Equity Group Holdings Plc has reported Kshs.34.4 billion shillings profit after tax for the nine months to 30th September 2022.
The Group recorded a 15% growth in assets to Kshs.1, 363.7 billion total assets driven by a 15% growth in customer deposits of Kshs.1,007.3 billion to surpass Kshs.1 trillion for the first time in the history of the Group. Loans and Advances grew by 21% to reach Kshs.673.9 billion.
“Deliberate and intentional strategic decisions have delivered better performance and quality income mix and stronger balance sheet” said Dr. James Mwangi the Group CEO & Managing Director as he released the results.
Non-funded income grew faster at 31% compared to 26% growth rate for total gross interest income increasing contribution of non-funded income to 41% of total income. Trade Finance revenue grew at 60% to Kshs.3.9 billion up from Kshs. 2.5 billion.

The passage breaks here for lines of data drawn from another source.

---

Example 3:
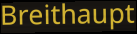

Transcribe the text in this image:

Breithaupt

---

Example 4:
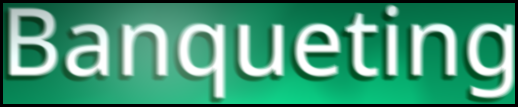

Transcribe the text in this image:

Banqueting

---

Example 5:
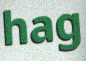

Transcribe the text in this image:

hag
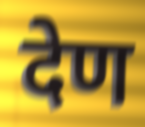
देण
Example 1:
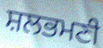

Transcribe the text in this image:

ਸ਼ਲਭਮਣੀ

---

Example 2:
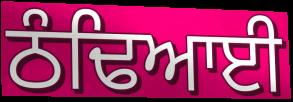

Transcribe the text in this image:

ਠੰਢਿਆਈ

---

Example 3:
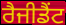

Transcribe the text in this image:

ਰੈਜੀਡੈਂਟ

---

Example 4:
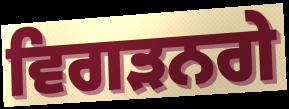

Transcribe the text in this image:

ਵਿਗੜਨਗੇ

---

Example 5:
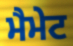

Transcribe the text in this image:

ਮੈਮੇਟ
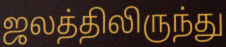
ஜலத்திலிருந்து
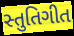
સ્તુતિગીત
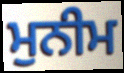
ਮੁਨੀਮ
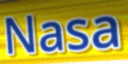
Nasa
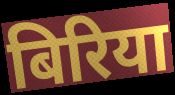
बिरिया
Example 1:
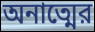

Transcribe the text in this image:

অনাত্মের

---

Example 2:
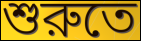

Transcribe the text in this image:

Trade Finance lending grew at 84% to Kshs.36.2 billion up from Kshs.19.7 billion while Trade Finance guarantees and off-balance sheet items grew 39% to Kshs.156.2 billion up from Kshs.112.3 billion. Treasury income contributed 32% of the total gross income at Kshs.40.4 billion out of the total gross income of Kshs.123.3 billion.
Pursuit of business and geographical regional diversification saw subsidiaries enhance their significance contributing 44% of group deposits, 37% of group loans, 42% of group assets, 43% of group revenues and 32% of the Group’s profit before tax respectively, recording better return on average equity, return on average asset and cost to income ratio. Strong efficiency gains with digitization, greater use of third-party infrastructure and self-service platforms saw the business witness strong off take of innovative online products with Pay with Equity “PWE” growing transaction numbers by 379% while internet banking “Equity Online” grew its transactions by 556% delivering greater use of self service on own devices and enhanced transaction processing on Fintech capabilities on cards, ATMs, Agency, E-commerce, Mobile and Internet channels.
Strong risk mitigation policies have seen the loan book reflect a diversified risk across various market segments of large enterprises 27%, SMEs 43%, Consumer 21%, agriculture 7% and Micro enterprises 2% and across sovereign geography with Kenya holding 63.6%, DRC 21.4%, Uganda 7.2%, Rwanda 4% and Tanzania 3.7% respectively. Foreign currency denominated loans contributed 47.2% while local currency loans constituted 52.8% of the loan book.
On the COVID-19 19 accommodated loans of Kshs.171.4 billion, Kshs.49.4 billion has been fully paid, Kshs.104.8 billion has resumed repayment and is performing. Kshs. 9.5 billion has resumed repayment but behind schedule of repayment and hence categorized as non-performing with remaining Kshs.7.7 billion expected to resume repayment before the end of the year. The loan book quality held at a nonperforming loan ratio (NPL) of 9.0% against industry average of 14.2% as at 31st August 2022. NPL coverage on provision basis stood at 95.2% rising to 120.5% with credit risk guarantees up from 91.2%.
“Continuous pursuit of efficiency gains and our business transformation strategy have repositioned the business for value creation and strategic growth” said Dr. Mwangi. Cost to income ratio has improved to 47.1% down from 48.1%. Return on Equity has improved to 27.8% up from 24.0% while Return on Assets has improved to 3.5% up from 3.2%.
The COVID-19 environment management strategies have positioned the Group to steadily steer through volatile and uncertain economic and financial environment characterized by supply shocks, broken supply chains, high inflation and interest rates and slow and declining economic growth. Capital buffers remain strong with core capital to risk weighted asset ratio standing at 16.1%, while total capital to risk weighted asset ratio stands at 20.7%.
Provisions buffers remain high with NPL coverage of 95.2% while liquidity buffers remain strong at 51.8% and head room for lending being high at a low loan to deposits ration of 66.9%.
“Our Equity Group brand is at an all-time high with a rating of “Triple AAA” and ranked as the 5th strongest finance brand globally. Our track record of social impact investments, inclusion, transforming lives, giving dignity and expanding opportunities is now a business acquisition driver. The Group is now realigning people, systems, processes, business, business risk through strong governance structures as it rolls out the African Recovery and Resilience Plan envisaged to grow the customer base to 100 million with 5 million businesses and 25 million households and individual borrowers”, added Dr. Mwangi while releasing the quarter three results.